EXERCISE GOAL — Rewrite the lines of the records from the line containing "Devis gratuit par" through the line containing "amont d’une vente", inclusive, replacing "propriétaire" with "vendeur" and leaving all else unchanged.

THE DATA —
********************

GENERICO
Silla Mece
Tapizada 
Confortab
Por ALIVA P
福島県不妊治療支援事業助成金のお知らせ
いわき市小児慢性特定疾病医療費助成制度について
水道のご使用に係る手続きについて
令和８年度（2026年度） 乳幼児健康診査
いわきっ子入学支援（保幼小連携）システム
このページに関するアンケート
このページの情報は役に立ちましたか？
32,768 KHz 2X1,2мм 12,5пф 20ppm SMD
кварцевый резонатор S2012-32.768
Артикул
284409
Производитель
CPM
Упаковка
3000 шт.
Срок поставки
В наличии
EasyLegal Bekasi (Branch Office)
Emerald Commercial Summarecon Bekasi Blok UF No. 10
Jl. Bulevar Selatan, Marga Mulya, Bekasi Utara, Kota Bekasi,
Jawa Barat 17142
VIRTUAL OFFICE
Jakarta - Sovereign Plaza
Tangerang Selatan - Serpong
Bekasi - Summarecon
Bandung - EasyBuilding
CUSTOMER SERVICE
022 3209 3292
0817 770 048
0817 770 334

********************

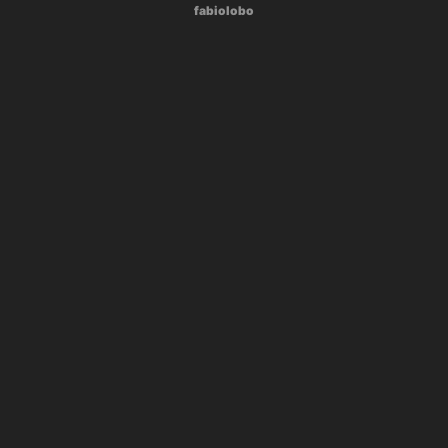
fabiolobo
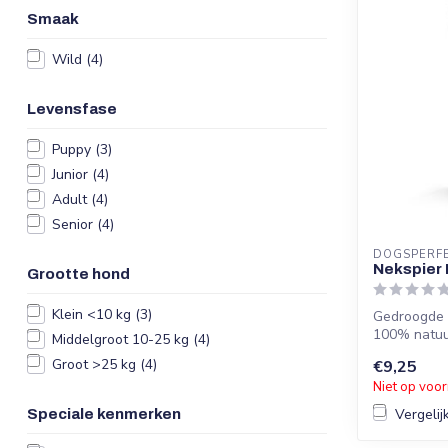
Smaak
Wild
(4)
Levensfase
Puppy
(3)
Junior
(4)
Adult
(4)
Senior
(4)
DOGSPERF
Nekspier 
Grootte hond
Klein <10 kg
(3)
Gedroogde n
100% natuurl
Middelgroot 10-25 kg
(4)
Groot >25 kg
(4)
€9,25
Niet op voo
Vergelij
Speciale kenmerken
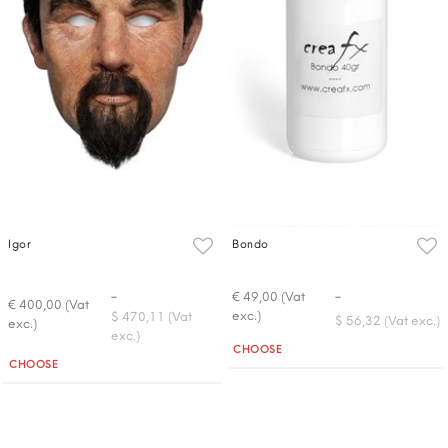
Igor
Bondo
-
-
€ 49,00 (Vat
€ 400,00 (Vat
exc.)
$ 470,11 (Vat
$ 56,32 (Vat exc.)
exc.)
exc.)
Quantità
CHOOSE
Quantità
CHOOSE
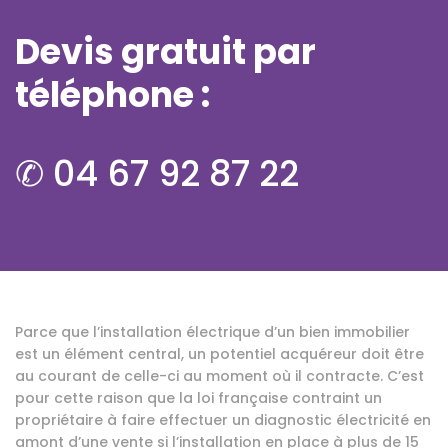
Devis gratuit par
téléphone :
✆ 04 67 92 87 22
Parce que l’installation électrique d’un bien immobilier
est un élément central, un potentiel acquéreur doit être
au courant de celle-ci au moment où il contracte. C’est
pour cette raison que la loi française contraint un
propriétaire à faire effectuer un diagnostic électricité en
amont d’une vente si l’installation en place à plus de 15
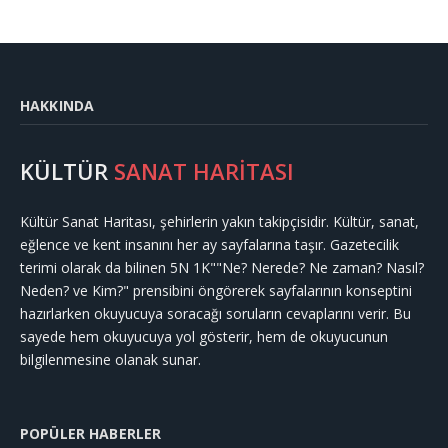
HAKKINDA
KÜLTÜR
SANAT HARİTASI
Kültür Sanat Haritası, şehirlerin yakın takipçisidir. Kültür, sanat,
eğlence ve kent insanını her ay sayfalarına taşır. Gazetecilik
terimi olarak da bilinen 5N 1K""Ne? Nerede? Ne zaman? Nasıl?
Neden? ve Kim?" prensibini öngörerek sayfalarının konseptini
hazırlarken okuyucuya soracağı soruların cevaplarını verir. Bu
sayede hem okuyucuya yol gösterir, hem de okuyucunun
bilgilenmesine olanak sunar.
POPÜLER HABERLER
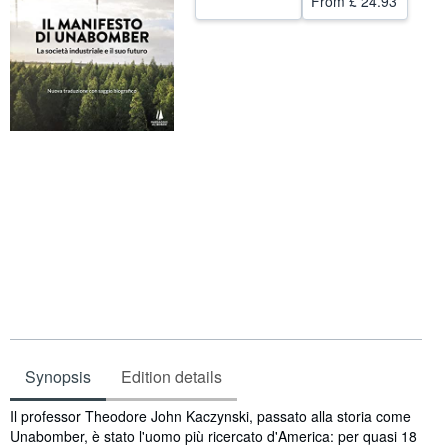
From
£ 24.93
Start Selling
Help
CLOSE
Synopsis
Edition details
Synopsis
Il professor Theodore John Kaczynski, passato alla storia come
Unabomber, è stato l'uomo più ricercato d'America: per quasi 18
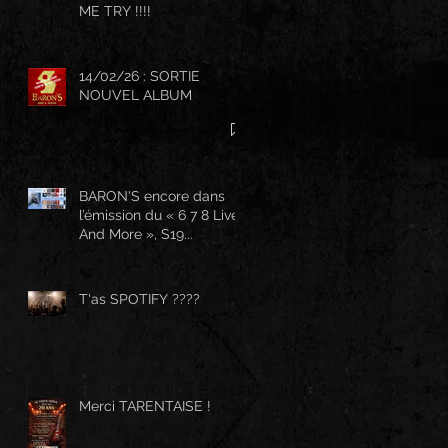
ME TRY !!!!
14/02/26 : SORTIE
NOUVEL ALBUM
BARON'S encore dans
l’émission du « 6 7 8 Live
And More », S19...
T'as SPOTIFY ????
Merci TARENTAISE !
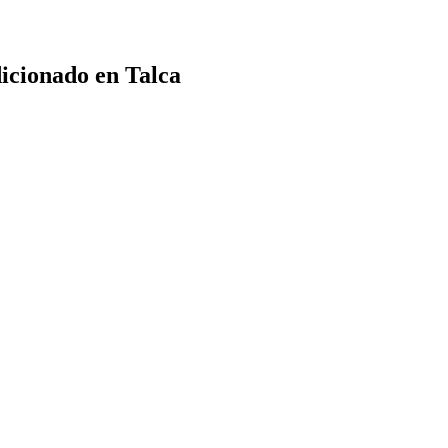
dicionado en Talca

********************

ANSWER FOR THIS EXERCISE —
Devis gratuit par
téléphone :
✆ 04 67 92 87 22
Parce que l’installation électrique d’un bien immobilier
est un élément central, un potentiel acquéreur doit être
au courant de celle-ci au moment où il contracte. C’est
pour cette raison que la loi française contraint un
vendeur à faire effectuer un diagnostic électricité en
amont d’une vente si l’installation en place à plus de 15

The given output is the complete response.